Gen-1 revival. Restoring the deployed fleet: agent backbone, conversation, missions, parental experience. The technical problem is harder than it looks: the original architecture predated modern LLM-era agents and was tightly coupled to retired infrastructure. The product problem is harder still. The device has to feel like the same Moxie the kids already knew, not a new robot wearing an old shell.
Gen-2 product direction. Helping define what the next product should be. The original was an extraordinary industrial design moment paired with pre-LLM agent infrastructure. Gen-2 has to integrate modern conversational capability while preserving the personality, pace, and emotional intelligence that made the first robot feel alive rather than like a chatbot in a shell. Where does the device sit in a child’s day; what’s the cadence; what does the family see; what doesn’t it do.

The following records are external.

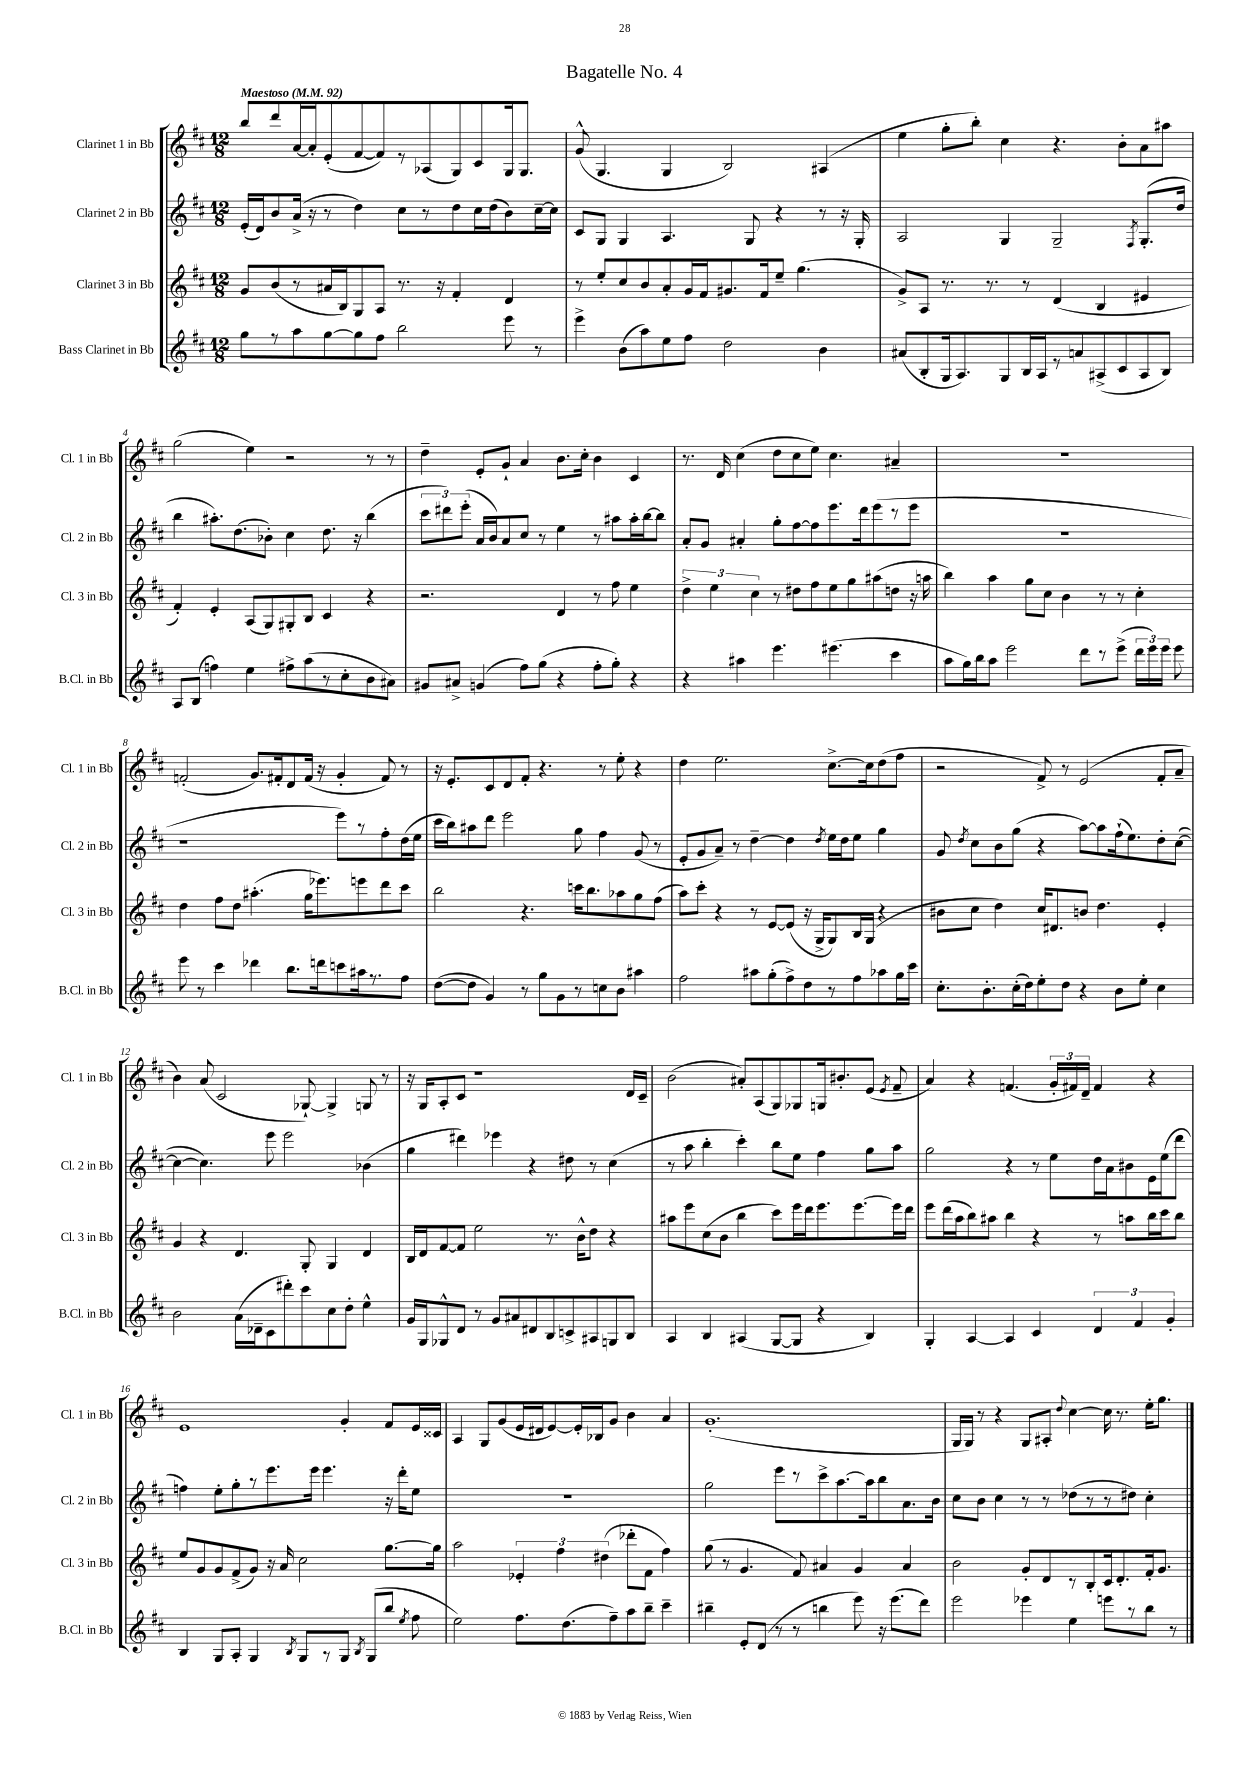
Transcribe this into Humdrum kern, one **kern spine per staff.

**kern	**kern	**kern	**kern
*part4	*part3	*part2	*part1
*staff4	*staff3	*staff2	*staff1
*I"Bass Clarinet in Bb	*I"Clarinet 3 in Bb	*I"Clarinet 2 in Bb	*I"Clarinet 1 in Bb
*I'B.Cl. in Bb	*I'Cl. 3 in Bb	*I'Cl. 2 in Bb	*I'Cl. 1 in Bb
*clefG2	*clefG2	*clefG2	*clefG2
*k[f#c#]	*k[f#c#]	*k[f#c#]	*k[f#c#]
*M12/8	*M12/8	*M12/8	*M12/8
*MM92	*MM92	*MM92	*MM92
=1	=1	=1	=1
!	!	!	!LO:TX:a:B:t=Maestoso
8gg\L	8g/L	(16e'/LL	8bb/L
.	.	16d/J)	.
8r	(8b/	8b/	8ddd/
8aa\	8r	(16a^/Jk	[16a/L
.	.	16r	16a'/J]
[8gg\	16a#X/L	8r	(8e'/
.	16B/J)	.	.
8gg\]	8G/	4dd\)	[8f#/
8ff#\J	8A/J	.	8f#/])
2bb\	8.r	8cc#\L	8r
.	.	8r	(8A-X/
.	16r	.	.
.	4f#'/	8dd\	8G/)
.	.	16cc#\L	8c#/
.	.	(16dd\J	.
8eee\	4d/	8b\)	16G/k
.	.	.	8.G/J
8r	.	[16cc#~\L	.
.	.	16cc#\JJ]	.
=2	=2	=2	=2
4eee^\	8r	8c#/L	(8g^^/
.	8ee'/L	8G/J	4.G/
(8b\L	8cc#/	4G/	.
8aa\)	8b/	.	.
8ee\	8a'/	4.A/	4G/
8ff#\J	16g/L	.	.
.	16f#/J	.	.
2dd\	8.g#X/	.	2B/)
.	.	8G/	.
.	16f#/k	.	.
.	8ee~/J	4r	.
.	(4.gg\	.	.
4b\	.	8r	(4A#X/
.	.	16r	.
.	.	16G'/	.
=3	=3	=3	=3
(8a#X/L	8g^/L)	2A/	4ee\
8B'/	8A/J	.	.
16G/k	8.r	.	8gg'\L
8.A/)	.	.	.
.	.	.	8bb'\J)
.	8.r	.	.
8G/	.	4G/	4cc#\
16B/L	8r	.	.
16A/J	.	.	.
8r	(4d/	2G~/	4.r
8an/	.	.	.
(8A#X^/	4B/	.	.
8c#/	.	.	8b'\L
.	.	8qF#/	.
8A#/	4e#X/	(8.G'/L	8a\
8B/J)	.	.	8aa#X\J
.	.	16dd/Jk	.
!!LO:LB:g=z
=4	=4	=4	=4
8A/L	4f#'/)	4bb\	(2gg\
(8B/J	.	.	.
4ffn\)	4e'/	8.aa#X'\L)	.
.	.	(8.dd\	.
4ee\	(8A/L	.	4ee\)
.	8G/)	8b-X'\J)	.
8ff#X^\L	8G#X'/	4cc#\	2r
(8aa\	8B/J	.	.
8r	4c#/	8.dd\	.
8cc#'\	.	.	.
.	.	16r	.
8b\	4r	(4bb\	8r
8a#X\J)	.	.	8r
=5	=5	=5	=5
8g#X/L	2.r	12ccc#\L	4dd~\
.	.	12ddd#X\)	.
8a#X^/J	.	.	.
.	.	(12eee'\J	.
(4gn/	.	16a/LL	8e'/L
.	.	16b/J)	.
.	.	8a/	8g`/J
8ff#\L)	.	8cc#/J	4a/
(8gg\J	.	8r	.
4r	4d/	4ee\	8.b\L
.	.	.	16cc#'\Jk
8ff#'\L	8r	8r	4b\
8gg'\J)	8ff#\	8aa#X\L	.
4r	4ee\	16aa#'\L	4c#/
.	.	[16bb\J	.
.	.	8bb\J]	.
=6	=6	=6	=6
4r	6dd^\	8a'/L	8.r
.	.	8g/J	.
.	6ee\	.	.
.	.	.	16d/
4aa#X\	.	4a#X'/	(4cc#\
.	6cc#\	.	.
4.eee\	8r	8gg'\L	8dd\L
.	8dd#X\L	[8ff#\	8cc#\
.	8ff#\	8ff#\]	8ee\J)
(4.eee#X\	8ee\	8.eee\	4.cc#\
.	8gg\	.	.
.	.	16ddd\k	.
.	(8aa#X\	(8eee\	.
4ccc#\	8ddn\J	8r	4a#X~/
.	16r	8eee\J	.
.	16aan\	.	.
=7	=7	=7	=7
8aa\L	4bb\)	1.r	1.r
16gg\L)	.	.	.
16bb\J	.	.	.
8aa\J	4aa\	.	.
2eee\	.	.	.
.	8gg\L	.	.
.	8cc#\J	.	.
.	4b\	.	.
8ddd\L	.	.	.
8r	8r	.	.
(8eee^\J	8r	.	.
24ddd\LL	4cc#'\	.	.
24eee\)	.	.	.
24eee\JJ	.	.	.
8eee\	.	.	.
!!LO:LB:g=z
=8	=8	=8	=8
8eee\	4dd\	1r	(2fn'/
8r	.	.	.
4ccc#\	8ff#\L	.	.
.	8dd\J	.	.
4ddd-X\	(4.aa#X'\	.	8.g/L)
.	.	.	16f#X'/k
8.bb\L	.	.	8d/
.	16gg\KL	.	(16f#/Jk
16dddn\k	8.eee-X\)	.	16r
8cccn\	.	8eee\L)	4g'/
16aa#X\k	8eeen\	8r	.
8.r	.	.	.
.	8ddd\	8ff#'\	8f#/)
8ff#\J	8ccc#\J	(16dd\L	8r
.	.	16ee\JJ	.
=9	=9	=9	=9
([8dd\L	2bb\	16ccc#\LL	16r
.	.	16bb\J)	8.e'/L
8dd\J]	.	8aa#X\	.
4g/)	.	8ddd\J	8c#/
.	.	2eee\	8d/
8r	4.r	.	8f#'/J
8gg\L	.	.	4.r
8g\	.	.	.
8r	16cccn\KL	8gg\	.
.	8.bb\	.	.
8ccn\	.	4ff#\	8r
8b\J	8aa-X\	.	8ee'\
4aa#X\	8gg\	(8g/	4r
.	(8ff#\J	8r	.
=10	=10	=10	=10
2ff#\	8aa\L)	8e'/L	4dd\
.	8ccc#'\J	8g/	.
.	4r	8a~/J)	2.ee\
.	.	8r	.
8aa#X\L	8r	[4dd~\	.
(8gg'\	[8e/L	.	.
8ff#^\)	(8e/J]	4dd\]	.
8dd\	16r	.	.
.	16G^/KL	.	.
.	.	8qdd/	.
8r	8G/)	16ee\LL	[8.cc#^\L
.	.	16dd\J	.
8ff#\	16B/L	8ee\J	.
.	(16G/JJ	.	16cc#\k]
8aa-X\	4r	4gg\	(8dd\
16gg\L	.	.	8ff#\J
16ccc#\JJ	.	.	.
=11	=11	=11	=11
8.cc#'\L	8b#X\L	8g/	2r
.	.	8qdd/	.
.	8cc#\J	8cc#\L	.
8.b'\	.	.	.
.	4dd\)	8b\	.
(16cc#'\L	.	(8gg\J	.
16dd\J)	.	.	.
8ee'\	16cc#/KL	4r	8f#^/)
.	8.d#X/	.	.
8dd\J	.	.	8r
4r	8bn/J	[8aa\L)	(2e/
.	4.dd\	8aa\]	.
8b\L	.	(16ff#`\k	.
.	.	8.ee\)	.
8ee'\J	.	.	.
4cc#\	4e'/	8dd'\	8f#'/L
.	.	([8cc#\J	8a~/J
!!LO:LB:g=z
=12	=12	=12	=12
2b\	4g/	4cc#\_	4b\)
.	4r	4.cc#\])	(8a/
.	.	.	2c#/
(16a\LL	4.d/	.	.
16d-X~\J	.	.	.
8c#\	.	8eee\	.
8ddd#X'\)	.	2eee\	.
8ccc#\	8G'/	.	[8G-X`/)
8cc#\	4G/	.	4G-^/]
8dd'\J	.	.	.
4ee^^\	4d/	(4b-X\	8Gn/
.	.	.	8r
=13	=13	=13	=13
16g/LL	16B/LL	4gg\	16r
16G/J	16d/J	.	16G/KL
8G-X^^/	[8f#/	.	8A'/
8d/J	8f#/J]	4ddd#X\)	8c#/J
8r	2ee\	.	1r
8g/L	.	4eee-X\	.
8a#X/	.	.	.
8d#X/	.	4r	.
8B/	8.r	.	.
8cn^/	.	8dd#X\	.
.	16b^^\KL	.	.
8A#X/	8dd\J	8r	.
8Gn/	4r	(4cc#\	.
8B/J	.	.	16d/LL
.	.	.	16c#~/JJ
=14	=14	=14	=14
4A/	8aa#X\L	8r	(2b\
.	8eee\	8aa\	.
4B/	(8cc#\	4bb'\	.
.	8b\J	.	.
(4A#X/	4bb\	4ccc#'\)	8a#X'/L)
.	.	.	(8A/
[8G/L	8ccc#\L)	8bb\L	8G/)
8G/J]	16eee\L	8ee\J	8G-X/
.	16ddd\J	.	.
4r	8.eee\	4ff#\	16Gn/k
.	.	.	8.b#X'/
.	[8.eee\	.	.
4B/)	.	8gg\L	(8e/J
.	.	.	8qe/
.	16eee\L]	8aa\J	8f#~/
.	16ddd\JJ	.	.
=15	=15	=15	=15
4G'/	8eee\L	2gg\	4a/)
.	(16ddd\L	.	.
.	16aa\J	.	.
[4A/	8bb\)	.	4r
.	8aa#X\J	.	.
4A/]	4bb\	4r	(4.fn/
4c#/	4r	8r	.
.	.	8ee\L	24g'/LL
.	.	.	24f#X/)
.	.	.	24d~/JJ
6d/	8r	16dd\L	4f#/
.	.	16a\J	.
.	8aan\L	8b#X\	.
6f#/	.	.	.
.	16bb\L	16e\L	4r
.	16ccc#\J	(16ee\J	.
6g'/	.	.	.
.	8bb\J	8ddd\J	.
!!LO:LB:g=z
=16	=16	=16	=16
4B/	8ee/L	4ffn\)	1e
.	8g/	.	.
8G/L	8g/	8ee'\L	.
8A'/J	(8f#^/	8gg'\	.
4G/	8g/J)	8r	.
.	16r	8.eee\	.
.	16a/	.	.
8qB/	.	.	.
8G/L	2cc#\	.	.
.	.	16eee\Jk	.
8r	.	4.eee\	.
8G/J	.	.	4g'/
8qB/	.	.	.
(8G/L	.	.	.
8bb/J	[8.gg\L	16r	8f#/L
.	.	16ddd'\KL	.
8qee/	.	.	.
8ff#\	.	8ee\J	16e/L
.	16gg\Jk]	.	16c##X/JJ
=17	=17	=17	=17
2ee\)	2aa\	1.r	4A/
.	.	.	8G/L
.	.	.	(8g/
8.ff#\L	6e-X'/	.	16e/L
.	.	.	16d#X/J
.	.	.	[8e/)
.	6ff#\	.	.
(8.dd\	.	.	.
.	.	.	16e'/L]
.	.	.	16B-X/J
.	(6dd#X\	.	.
8ff#~\)	.	.	8g/J
8aa\	8ddd-X'\L	.	4b\
8bb~\J	8f#\J	.	.
4ccc#~\	4ff#\)	.	4a/
=18	=18	=18	=18
4bb#X~\	(8gg\	2gg\	(1.g'
.	8r	.	.
8e'/L	4.g/	.	.
(8d/J	.	.	.
8r	.	8eee\L	.
8r	8f#/)	8r	.
4bbn\	4a#X/	8ccc#^\	.
.	.	[8.aa\	.
8eee\)	4g/	.	.
.	.	16aa\k]	.
16r	.	8bb\	.
(8.eee\L	.	.	.
.	4a#/	8.a\	.
8ddd\J)	.	.	.
.	.	16b\Jk	.
=19	=19	=19	=19
2eee\	2b\	8cc#\L	16G/LL
.	.	.	16G/JJ)
.	.	8b\J	8r
.	.	4cc#\	4r
4eee-X\	8g'/L	8r	8G/L
.	8d/	8r	8A#X'/J
.	.	.	8qqdd/
4ee\	8r	(8dd-X\L	[4cc#\
.	8B'/	8r	.
8eeen\L	16c#/k	8r	16cc#\]
.	8.d'/	.	8.r
8r	.	8dd#X\J)	.
8bb\J	16f#'/k	4cc#'\	16ee'\KL
.	8.g/J	.	8.gg\J
8r	.	.	.
==	==	==	==
*-	*-	*-	*-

AI agent infrastructure. Working with the team on the agent stack: long-horizon memory, multi-turn personality, mission and story framework, parental controls, on-device vs. cloud split, latency targets for a face-to-face interaction. The constraint that shapes everything: every decision compounds into whether the robot feels like a friend or like a product.
Interaction experience. Pace, listening, expression, repair. A child-facing companion carries design constraints almost no other consumer product carries: patience, predictability, age-appropriate scaffolding, restraint that makes the robot feel like a friend rather than a tutor. Most of the work is not adding capability; it’s holding capability back at the right moments.
Why this matters. 10,000+ families bought into a relationship with this robot. When the cloud went dark, kids lost what they had treated as a friend. The revival isn’t a feature-set conversation. It’s a continuity conversation. Bringing a beloved product back online without losing what made it loved is, in some ways, the inverse of a typical zero-to-one founder problem.